== Provided data
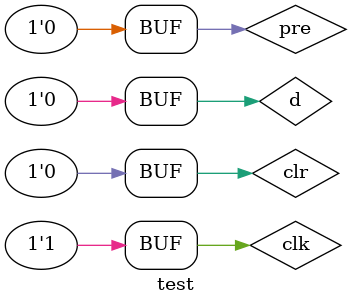
<source format=v>
`timescale 1ns / 1ps


module test;

	// Inputs
	reg pre;
	reg clr;
	reg clk;
	reg d;

	// Outputs
	wire q;
	wire qb;

	// Instantiate the Unit Under Test (UUT)
	shiyan_9 uut (
		.pre(pre), 
		.clr(clr), 
		.clk(clk), 
		.d(d), 
		.q(q), 
		.qb(qb)
	);

	initial begin
		// Initialize Inputs
		pre = 1;
		clr = 0;
		clk = 0;
		d = 1;

		// Wait 100 ns for global reset to finish
		#100;
        
		// Add stimulus here
		pre = 0;
		clr = 1;
		clk = 1;
		d = 0;
		
		#100;
		pre = 1;
		clr = 1;
		clk = 0;
		d = 1;
		
		#100;
		pre = 1;
		clr = 1;
		clk = 1;
		d = 0;
		
		#100;
		pre = 0;
		clr = 0;
		clk = 0;
		d = 1;
		
		#100;
		pre = 0;
		clr = 0;
		clk = 1;
		d = 0;
		
		
	end
      
endmodule


</source>
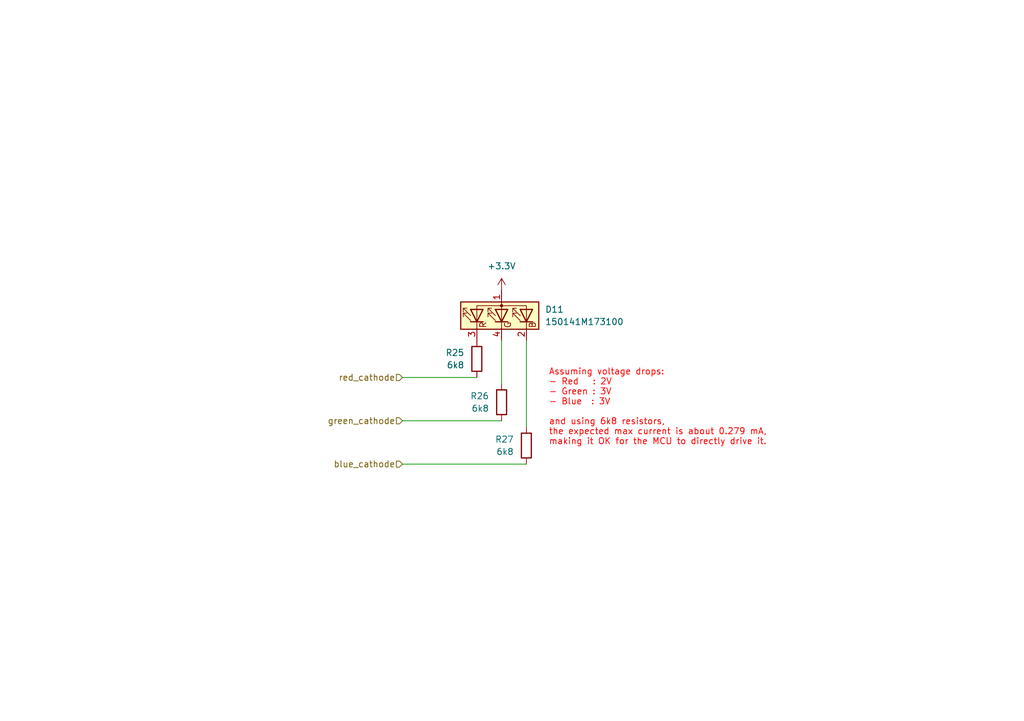
<source format=kicad_sch>
(kicad_sch
	(version 20250114)
	(generator "eeschema")
	(generator_version "9.0")
	(uuid "f9dd26ca-8649-4c27-ab01-eedb5ca7792f")
	(paper "A5")
	
	(text "Assuming voltage drops:\n- Red   : 2V\n- Green : 3V\n- Blue  : 3V\n\nand using 6k8 resistors,\nthe expected max current is about 0.279 mA,\nmaking it OK for the MCU to directly drive it."
		(exclude_from_sim no)
		(at 112.522 75.692 0)
		(effects
			(font
				(size 1.27 1.27)
				(thickness 0.1588)
				(color 255 0 0 1)
			)
			(justify left top)
		)
		(uuid "6b8e8398-9ea5-4610-91e2-710a9538066f")
	)
	(wire
		(pts
			(xy 82.55 77.47) (xy 97.79 77.47)
		)
		(stroke
			(width 0)
			(type default)
		)
		(uuid "0450b0e9-bad7-4290-8d61-7bedd7e429e7")
	)
	(wire
		(pts
			(xy 107.95 95.25) (xy 82.55 95.25)
		)
		(stroke
			(width 0)
			(type default)
		)
		(uuid "4462e79f-4b0b-4d49-a1d3-897b0786ca4a")
	)
	(wire
		(pts
			(xy 102.87 69.85) (xy 102.87 78.74)
		)
		(stroke
			(width 0)
			(type default)
		)
		(uuid "aaae28d5-98e4-4a79-b6d6-eb8cedc992d6")
	)
	(wire
		(pts
			(xy 107.95 87.63) (xy 107.95 69.85)
		)
		(stroke
			(width 0)
			(type default)
		)
		(uuid "b40c8070-b3a7-4850-a47e-57272a8d9a96")
	)
	(wire
		(pts
			(xy 82.55 86.36) (xy 102.87 86.36)
		)
		(stroke
			(width 0)
			(type default)
		)
		(uuid "fbed80d4-9f40-408e-bf0e-f143f497484a")
	)
	(hierarchical_label "blue_cathode"
		(shape input)
		(at 82.55 95.25 180)
		(effects
			(font
				(size 1.27 1.27)
			)
			(justify right)
		)
		(uuid "05129d6a-fdd8-4106-9c91-78684c30773e")
	)
	(hierarchical_label "red_cathode"
		(shape input)
		(at 82.55 77.47 180)
		(effects
			(font
				(size 1.27 1.27)
			)
			(justify right)
		)
		(uuid "59585f00-f6a7-45ca-9ea2-ddcbc8defd6c")
	)
	(hierarchical_label "green_cathode"
		(shape input)
		(at 82.55 86.36 180)
		(effects
			(font
				(size 1.27 1.27)
			)
			(justify right)
		)
		(uuid "c61c0133-6dad-4263-b902-a296d96cd114")
	)
	(symbol
		(lib_id "power:+3.3V")
		(at 102.87 59.69 0)
		(unit 1)
		(exclude_from_sim no)
		(in_bom yes)
		(on_board yes)
		(dnp no)
		(fields_autoplaced yes)
		(uuid "2f8b0820-1e88-4d27-bb33-8fb59595f04f")
		(property "Reference" "#PWR010"
			(at 102.87 63.5 0)
			(effects
				(font
					(size 1.27 1.27)
				)
				(hide yes)
			)
		)
		(property "Value" "+3.3V"
			(at 102.87 54.61 0)
			(effects
				(font
					(size 1.27 1.27)
				)
			)
		)
		(property "Footprint" ""
			(at 102.87 59.69 0)
			(effects
				(font
					(size 1.27 1.27)
				)
				(hide yes)
			)
		)
		(property "Datasheet" ""
			(at 102.87 59.69 0)
			(effects
				(font
					(size 1.27 1.27)
				)
				(hide yes)
			)
		)
		(property "Description" "Power symbol creates a global label with name \"+3.3V\""
			(at 102.87 59.69 0)
			(effects
				(font
					(size 1.27 1.27)
				)
				(hide yes)
			)
		)
		(pin "1"
			(uuid "1ad8fe17-f741-462c-9184-2c0c983dcad9")
		)
		(instances
			(project "DebugBoard"
				(path "/5ece3d0a-e9bb-4e6a-946b-805aaca75ace/40dfd0ae-dff4-4807-8e3f-21ef36050fce"
					(reference "#PWR016")
					(unit 1)
				)
				(path "/5ece3d0a-e9bb-4e6a-946b-805aaca75ace/cbacf443-23bd-449b-a54c-c7360b92e055"
					(reference "#PWR011")
					(unit 1)
				)
				(path "/5ece3d0a-e9bb-4e6a-946b-805aaca75ace/d153028f-6298-40d2-97f3-372782c46755"
					(reference "#PWR015")
					(unit 1)
				)
				(path "/5ece3d0a-e9bb-4e6a-946b-805aaca75ace/d47d76fd-7437-48e9-9697-c69b7824d8d5"
					(reference "#PWR010")
					(unit 1)
				)
			)
		)
	)
	(symbol
		(lib_id "Device:R")
		(at 97.79 73.66 0)
		(mirror x)
		(unit 1)
		(exclude_from_sim no)
		(in_bom yes)
		(on_board yes)
		(dnp no)
		(fields_autoplaced yes)
		(uuid "5756c7a9-0e65-40ee-88ad-53e4cfaa26a5")
		(property "Reference" "R9"
			(at 95.25 72.3899 0)
			(effects
				(font
					(size 1.27 1.27)
				)
				(justify right)
			)
		)
		(property "Value" "6k8"
			(at 95.25 74.9299 0)
			(effects
				(font
					(size 1.27 1.27)
				)
				(justify right)
			)
		)
		(property "Footprint" "Resistor_SMD:R_1206_3216Metric_Pad1.30x1.75mm_HandSolder"
			(at 96.012 73.66 90)
			(effects
				(font
					(size 1.27 1.27)
				)
				(hide yes)
			)
		)
		(property "Datasheet" "~"
			(at 97.79 73.66 0)
			(effects
				(font
					(size 1.27 1.27)
				)
				(hide yes)
			)
		)
		(property "Description" "Resistor"
			(at 97.79 73.66 0)
			(effects
				(font
					(size 1.27 1.27)
				)
				(hide yes)
			)
		)
		(pin "1"
			(uuid "872ccf16-fe86-4047-bc26-57d5cc09d664")
		)
		(pin "2"
			(uuid "71f29d1f-ab0f-4243-a7c8-67806ce97ab8")
		)
		(instances
			(project "DebugBoard"
				(path "/5ece3d0a-e9bb-4e6a-946b-805aaca75ace/40dfd0ae-dff4-4807-8e3f-21ef36050fce"
					(reference "R25")
					(unit 1)
				)
				(path "/5ece3d0a-e9bb-4e6a-946b-805aaca75ace/cbacf443-23bd-449b-a54c-c7360b92e055"
					(reference "R12")
					(unit 1)
				)
				(path "/5ece3d0a-e9bb-4e6a-946b-805aaca75ace/d153028f-6298-40d2-97f3-372782c46755"
					(reference "R22")
					(unit 1)
				)
				(path "/5ece3d0a-e9bb-4e6a-946b-805aaca75ace/d47d76fd-7437-48e9-9697-c69b7824d8d5"
					(reference "R9")
					(unit 1)
				)
			)
		)
	)
	(symbol
		(lib_id "Device:LED_ABRG")
		(at 102.87 64.77 90)
		(unit 1)
		(exclude_from_sim no)
		(in_bom yes)
		(on_board yes)
		(dnp no)
		(fields_autoplaced yes)
		(uuid "70afc40a-9521-47d7-9c0c-84eb21c3ecf2")
		(property "Reference" "D1"
			(at 111.76 63.4999 90)
			(effects
				(font
					(size 1.27 1.27)
				)
				(justify right)
			)
		)
		(property "Value" "150141M173100"
			(at 111.76 66.0399 90)
			(effects
				(font
					(size 1.27 1.27)
				)
				(justify right)
			)
		)
		(property "Footprint" "LED_SMD:LED_RGB_Wuerth-PLCC4_3.2x2.8mm_150141M173100"
			(at 104.14 64.77 0)
			(effects
				(font
					(size 1.27 1.27)
				)
				(hide yes)
			)
		)
		(property "Datasheet" "~"
			(at 104.14 64.77 0)
			(effects
				(font
					(size 1.27 1.27)
				)
				(hide yes)
			)
		)
		(property "Description" "RGB LED, anode/blue/red/green"
			(at 102.87 64.77 0)
			(effects
				(font
					(size 1.27 1.27)
				)
				(hide yes)
			)
		)
		(pin "3"
			(uuid "2b0878f3-e290-4a3d-a5e0-a51bed7888a5")
		)
		(pin "4"
			(uuid "ce188841-88ec-43cc-8787-30884a42ec05")
		)
		(pin "2"
			(uuid "6cdb8701-6559-4d46-aa25-56f49d2811fb")
		)
		(pin "1"
			(uuid "0950ea3e-8c0d-435a-8eee-2ee971648e75")
		)
		(instances
			(project "DebugBoard"
				(path "/5ece3d0a-e9bb-4e6a-946b-805aaca75ace/40dfd0ae-dff4-4807-8e3f-21ef36050fce"
					(reference "D11")
					(unit 1)
				)
				(path "/5ece3d0a-e9bb-4e6a-946b-805aaca75ace/cbacf443-23bd-449b-a54c-c7360b92e055"
					(reference "D9")
					(unit 1)
				)
				(path "/5ece3d0a-e9bb-4e6a-946b-805aaca75ace/d153028f-6298-40d2-97f3-372782c46755"
					(reference "D10")
					(unit 1)
				)
				(path "/5ece3d0a-e9bb-4e6a-946b-805aaca75ace/d47d76fd-7437-48e9-9697-c69b7824d8d5"
					(reference "D1")
					(unit 1)
				)
			)
		)
	)
	(symbol
		(lib_id "Device:R")
		(at 102.87 82.55 0)
		(mirror x)
		(unit 1)
		(exclude_from_sim no)
		(in_bom yes)
		(on_board yes)
		(dnp no)
		(fields_autoplaced yes)
		(uuid "d63017fa-70b1-45c7-8cc9-169a70b5f2d1")
		(property "Reference" "R10"
			(at 100.33 81.2799 0)
			(effects
				(font
					(size 1.27 1.27)
				)
				(justify right)
			)
		)
		(property "Value" "6k8"
			(at 100.33 83.8199 0)
			(effects
				(font
					(size 1.27 1.27)
				)
				(justify right)
			)
		)
		(property "Footprint" "Resistor_SMD:R_1206_3216Metric_Pad1.30x1.75mm_HandSolder"
			(at 101.092 82.55 90)
			(effects
				(font
					(size 1.27 1.27)
				)
				(hide yes)
			)
		)
		(property "Datasheet" "~"
			(at 102.87 82.55 0)
			(effects
				(font
					(size 1.27 1.27)
				)
				(hide yes)
			)
		)
		(property "Description" "Resistor"
			(at 102.87 82.55 0)
			(effects
				(font
					(size 1.27 1.27)
				)
				(hide yes)
			)
		)
		(pin "1"
			(uuid "8aa06e4d-d13c-45e3-a3e0-f797a2aa8bd7")
		)
		(pin "2"
			(uuid "5fff9aed-5ddf-4d6a-844c-2a355d1ac060")
		)
		(instances
			(project "DebugBoard"
				(path "/5ece3d0a-e9bb-4e6a-946b-805aaca75ace/40dfd0ae-dff4-4807-8e3f-21ef36050fce"
					(reference "R26")
					(unit 1)
				)
				(path "/5ece3d0a-e9bb-4e6a-946b-805aaca75ace/cbacf443-23bd-449b-a54c-c7360b92e055"
					(reference "R13")
					(unit 1)
				)
				(path "/5ece3d0a-e9bb-4e6a-946b-805aaca75ace/d153028f-6298-40d2-97f3-372782c46755"
					(reference "R23")
					(unit 1)
				)
				(path "/5ece3d0a-e9bb-4e6a-946b-805aaca75ace/d47d76fd-7437-48e9-9697-c69b7824d8d5"
					(reference "R10")
					(unit 1)
				)
			)
		)
	)
	(symbol
		(lib_id "Device:R")
		(at 107.95 91.44 0)
		(mirror x)
		(unit 1)
		(exclude_from_sim no)
		(in_bom yes)
		(on_board yes)
		(dnp no)
		(uuid "ff469069-bb8f-4ce5-b166-953076f1a4eb")
		(property "Reference" "R11"
			(at 105.41 90.1699 0)
			(effects
				(font
					(size 1.27 1.27)
				)
				(justify right)
			)
		)
		(property "Value" "6k8"
			(at 105.41 92.7099 0)
			(effects
				(font
					(size 1.27 1.27)
				)
				(justify right)
			)
		)
		(property "Footprint" "Resistor_SMD:R_1206_3216Metric_Pad1.30x1.75mm_HandSolder"
			(at 106.172 91.44 90)
			(effects
				(font
					(size 1.27 1.27)
				)
				(hide yes)
			)
		)
		(property "Datasheet" "~"
			(at 107.95 91.44 0)
			(effects
				(font
					(size 1.27 1.27)
				)
				(hide yes)
			)
		)
		(property "Description" "Resistor"
			(at 107.95 91.44 0)
			(effects
				(font
					(size 1.27 1.27)
				)
				(hide yes)
			)
		)
		(pin "1"
			(uuid "d4b994e6-d7c6-47ff-abcc-049901f94482")
		)
		(pin "2"
			(uuid "9b777f62-eec9-4439-99b2-84c38cba428a")
		)
		(instances
			(project "DebugBoard"
				(path "/5ece3d0a-e9bb-4e6a-946b-805aaca75ace/40dfd0ae-dff4-4807-8e3f-21ef36050fce"
					(reference "R27")
					(unit 1)
				)
				(path "/5ece3d0a-e9bb-4e6a-946b-805aaca75ace/cbacf443-23bd-449b-a54c-c7360b92e055"
					(reference "R14")
					(unit 1)
				)
				(path "/5ece3d0a-e9bb-4e6a-946b-805aaca75ace/d153028f-6298-40d2-97f3-372782c46755"
					(reference "R24")
					(unit 1)
				)
				(path "/5ece3d0a-e9bb-4e6a-946b-805aaca75ace/d47d76fd-7437-48e9-9697-c69b7824d8d5"
					(reference "R11")
					(unit 1)
				)
			)
		)
	)
)

</source>
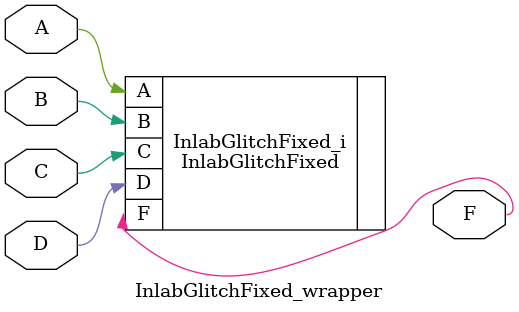
<source format=v>
`timescale 1 ps / 1 ps

module InlabGlitchFixed_wrapper
   (A,
    B,
    C,
    D,
    F);
  input A;
  input B;
  input C;
  input D;
  output F;

  wire A;
  wire B;
  wire C;
  wire D;
  wire F;

  InlabGlitchFixed InlabGlitchFixed_i
       (.A(A),
        .B(B),
        .C(C),
        .D(D),
        .F(F));
endmodule

</source>
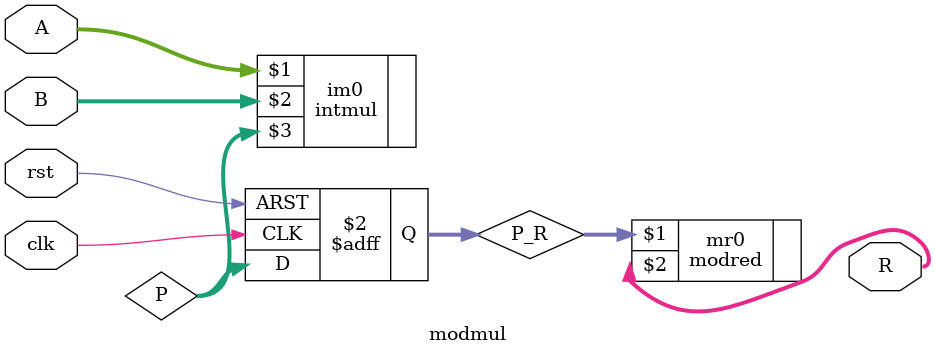
<source format=v>

/*
The designers:

Ahmet Can Mert <ahmetcanmert@sabanciuniv.edu>
Ferhat Yaman <ferhatyaman@sabanciuniv.edu>

To the extent possible under law, the implementer has waived all copyright
and related or neighboring rights to the source code in this file.
http://creativecommons.org/publicdomain/zero/1.0/
*/

module modmul(input         clk,rst,
              input  [11:0] A,B,
              output [11:0] R);

wire [23:0] P;
reg  [23:0] P_R;

intmul im0(A,B,P);

always @(posedge clk or posedge rst) begin
    if(rst) begin
        P_R <= 0;
    end
    else begin
        P_R <= P;
    end
end

// ---------------------------------------

modred mr0(P_R,R);

endmodule

</source>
====
** The problem **
Based on the material above, how many lines contain the string "sabanciuniv"? State the number alone.

** Output below **
2